When the line containing "Document page, 1275x1650 pixels." appears in the entries below, begin printing there and stop after the line containing "table_header [75, 1294, 1200, 1516]"; print each of those lines exactly and no other line.
### PROVIDED RECORDS ###
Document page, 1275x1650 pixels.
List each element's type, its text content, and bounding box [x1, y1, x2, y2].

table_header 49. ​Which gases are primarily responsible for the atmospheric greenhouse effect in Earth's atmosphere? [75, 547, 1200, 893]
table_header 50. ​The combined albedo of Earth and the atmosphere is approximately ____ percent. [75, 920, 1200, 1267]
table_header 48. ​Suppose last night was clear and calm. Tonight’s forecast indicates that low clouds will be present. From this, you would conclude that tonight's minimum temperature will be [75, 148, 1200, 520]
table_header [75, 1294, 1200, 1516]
###
### PROVIDED RECORDS ###
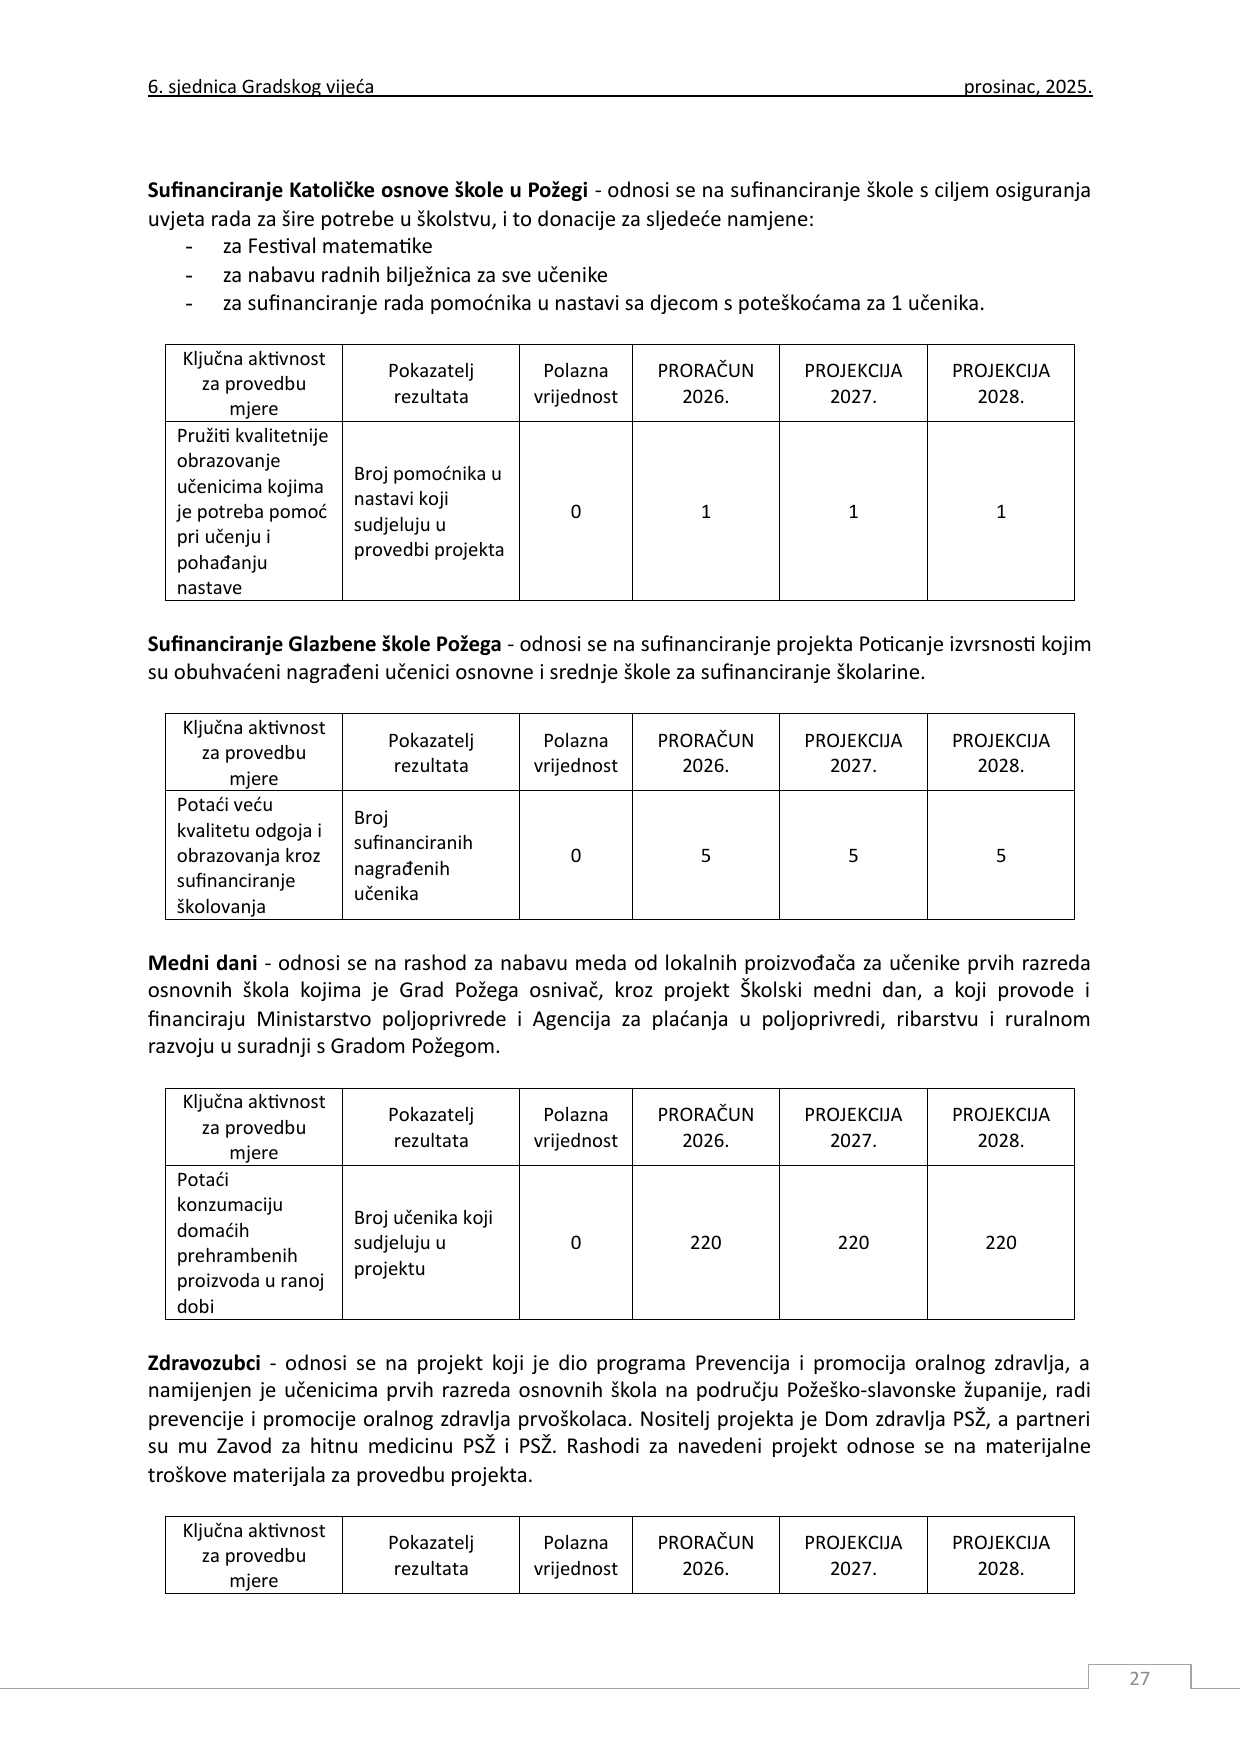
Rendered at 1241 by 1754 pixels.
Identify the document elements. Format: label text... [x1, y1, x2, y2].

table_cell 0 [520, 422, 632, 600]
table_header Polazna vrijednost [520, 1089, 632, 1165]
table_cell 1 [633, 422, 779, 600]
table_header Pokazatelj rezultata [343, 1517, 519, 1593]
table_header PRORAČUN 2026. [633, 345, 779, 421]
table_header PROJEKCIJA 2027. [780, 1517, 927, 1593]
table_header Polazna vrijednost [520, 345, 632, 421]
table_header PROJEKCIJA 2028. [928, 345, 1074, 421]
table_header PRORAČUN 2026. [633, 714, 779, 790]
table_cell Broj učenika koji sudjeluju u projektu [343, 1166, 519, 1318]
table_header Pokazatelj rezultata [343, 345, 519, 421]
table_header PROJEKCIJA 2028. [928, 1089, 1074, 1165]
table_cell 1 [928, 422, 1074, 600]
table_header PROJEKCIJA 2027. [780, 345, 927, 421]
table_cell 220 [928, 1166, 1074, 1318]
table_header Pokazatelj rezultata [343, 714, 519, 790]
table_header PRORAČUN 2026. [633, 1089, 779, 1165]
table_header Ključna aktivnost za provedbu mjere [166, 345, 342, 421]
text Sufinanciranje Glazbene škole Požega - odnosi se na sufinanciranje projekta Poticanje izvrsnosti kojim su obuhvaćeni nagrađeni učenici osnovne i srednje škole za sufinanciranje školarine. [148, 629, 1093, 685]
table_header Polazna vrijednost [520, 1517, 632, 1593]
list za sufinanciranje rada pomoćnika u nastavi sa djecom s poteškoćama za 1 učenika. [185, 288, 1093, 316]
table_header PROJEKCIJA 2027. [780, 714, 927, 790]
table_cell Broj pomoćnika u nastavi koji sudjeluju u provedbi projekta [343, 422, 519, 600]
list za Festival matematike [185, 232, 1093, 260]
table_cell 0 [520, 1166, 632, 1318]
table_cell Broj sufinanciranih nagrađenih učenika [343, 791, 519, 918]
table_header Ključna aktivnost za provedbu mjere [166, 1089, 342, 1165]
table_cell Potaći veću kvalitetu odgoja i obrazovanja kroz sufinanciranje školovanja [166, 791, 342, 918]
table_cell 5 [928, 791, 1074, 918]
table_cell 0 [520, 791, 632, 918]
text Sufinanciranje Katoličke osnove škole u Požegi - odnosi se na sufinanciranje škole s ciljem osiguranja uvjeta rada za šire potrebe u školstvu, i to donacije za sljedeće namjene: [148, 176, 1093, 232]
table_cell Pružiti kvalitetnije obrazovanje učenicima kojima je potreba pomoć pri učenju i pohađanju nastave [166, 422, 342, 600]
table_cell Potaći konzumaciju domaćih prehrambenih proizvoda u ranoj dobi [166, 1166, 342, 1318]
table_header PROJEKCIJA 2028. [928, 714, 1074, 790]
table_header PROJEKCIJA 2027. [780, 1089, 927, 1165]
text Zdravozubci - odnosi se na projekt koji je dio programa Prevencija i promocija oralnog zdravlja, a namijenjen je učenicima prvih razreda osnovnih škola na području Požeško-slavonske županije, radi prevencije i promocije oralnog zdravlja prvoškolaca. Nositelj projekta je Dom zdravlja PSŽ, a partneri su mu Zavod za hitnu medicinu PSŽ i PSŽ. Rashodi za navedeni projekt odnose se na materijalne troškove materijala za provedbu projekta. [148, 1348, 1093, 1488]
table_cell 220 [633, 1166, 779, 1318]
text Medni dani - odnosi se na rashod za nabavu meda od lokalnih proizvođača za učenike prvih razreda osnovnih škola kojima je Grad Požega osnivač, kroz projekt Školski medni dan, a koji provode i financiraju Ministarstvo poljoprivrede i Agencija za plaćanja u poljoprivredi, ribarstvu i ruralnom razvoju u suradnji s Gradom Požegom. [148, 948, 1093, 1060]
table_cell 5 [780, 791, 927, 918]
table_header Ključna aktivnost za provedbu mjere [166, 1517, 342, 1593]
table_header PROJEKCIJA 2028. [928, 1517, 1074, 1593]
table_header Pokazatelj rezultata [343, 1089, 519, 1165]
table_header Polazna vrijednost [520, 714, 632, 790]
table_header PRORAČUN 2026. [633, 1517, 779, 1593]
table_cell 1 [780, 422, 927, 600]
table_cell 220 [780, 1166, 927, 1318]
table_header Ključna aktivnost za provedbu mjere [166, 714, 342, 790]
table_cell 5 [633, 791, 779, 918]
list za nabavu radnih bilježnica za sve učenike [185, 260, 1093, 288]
###
### PROVIDED RECORDS ###
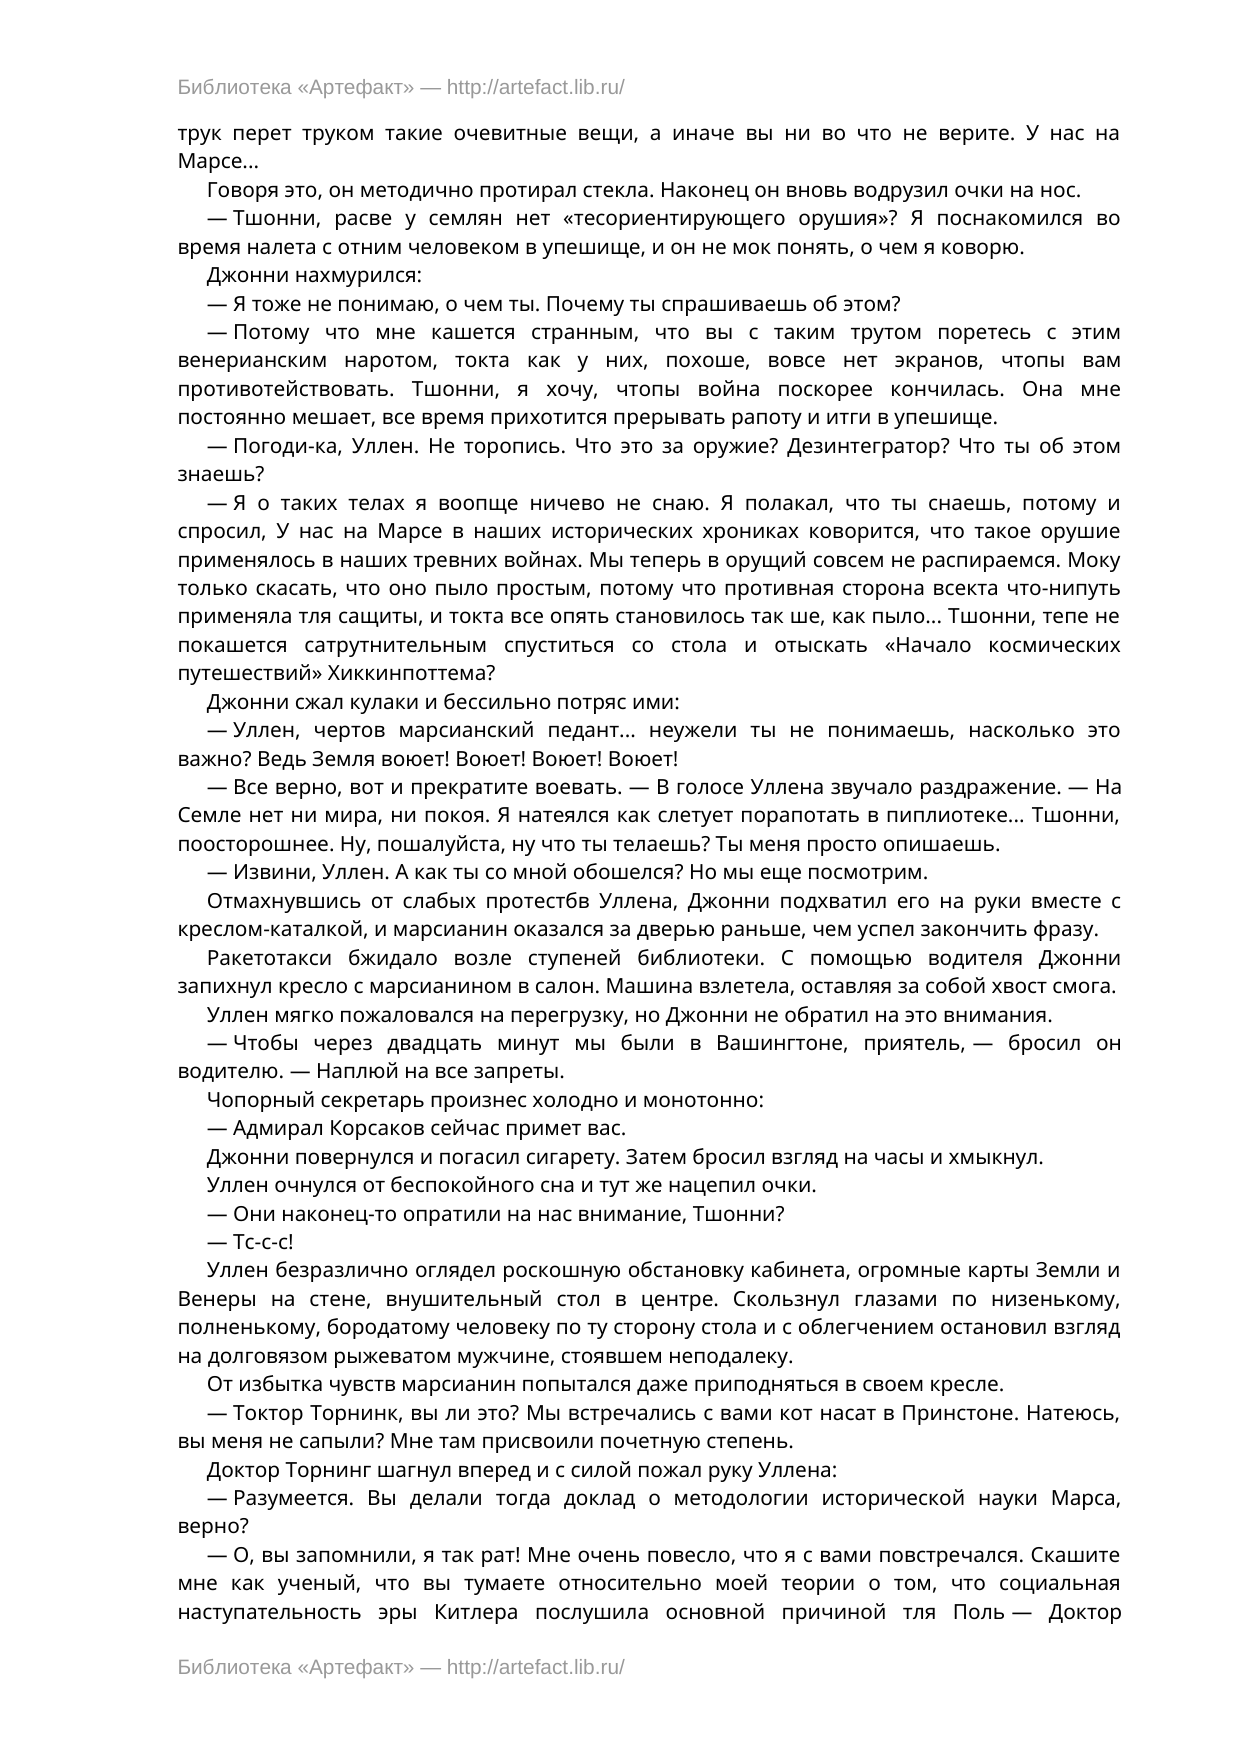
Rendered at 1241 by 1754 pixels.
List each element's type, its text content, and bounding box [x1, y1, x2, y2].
###
EXERCISE OUTPUT>
Document page, 1275x1650 pixels.
List each element's type, its text content, and bounding box [x1, y1, x2, y2].

table_header 49. ​Which gases are primarily responsible for the atmospheric greenhouse effect in Earth's atmosphere? [75, 547, 1200, 893]
table_header 50. ​The combined albedo of Earth and the atmosphere is approximately ____ percent. [75, 920, 1200, 1267]
table_header 48. ​Suppose last night was clear and calm. Tonight’s forecast indicates that low clouds will be present. From this, you would conclude that tonight's minimum temperature will be [75, 148, 1200, 520]
table_header [75, 1294, 1200, 1516]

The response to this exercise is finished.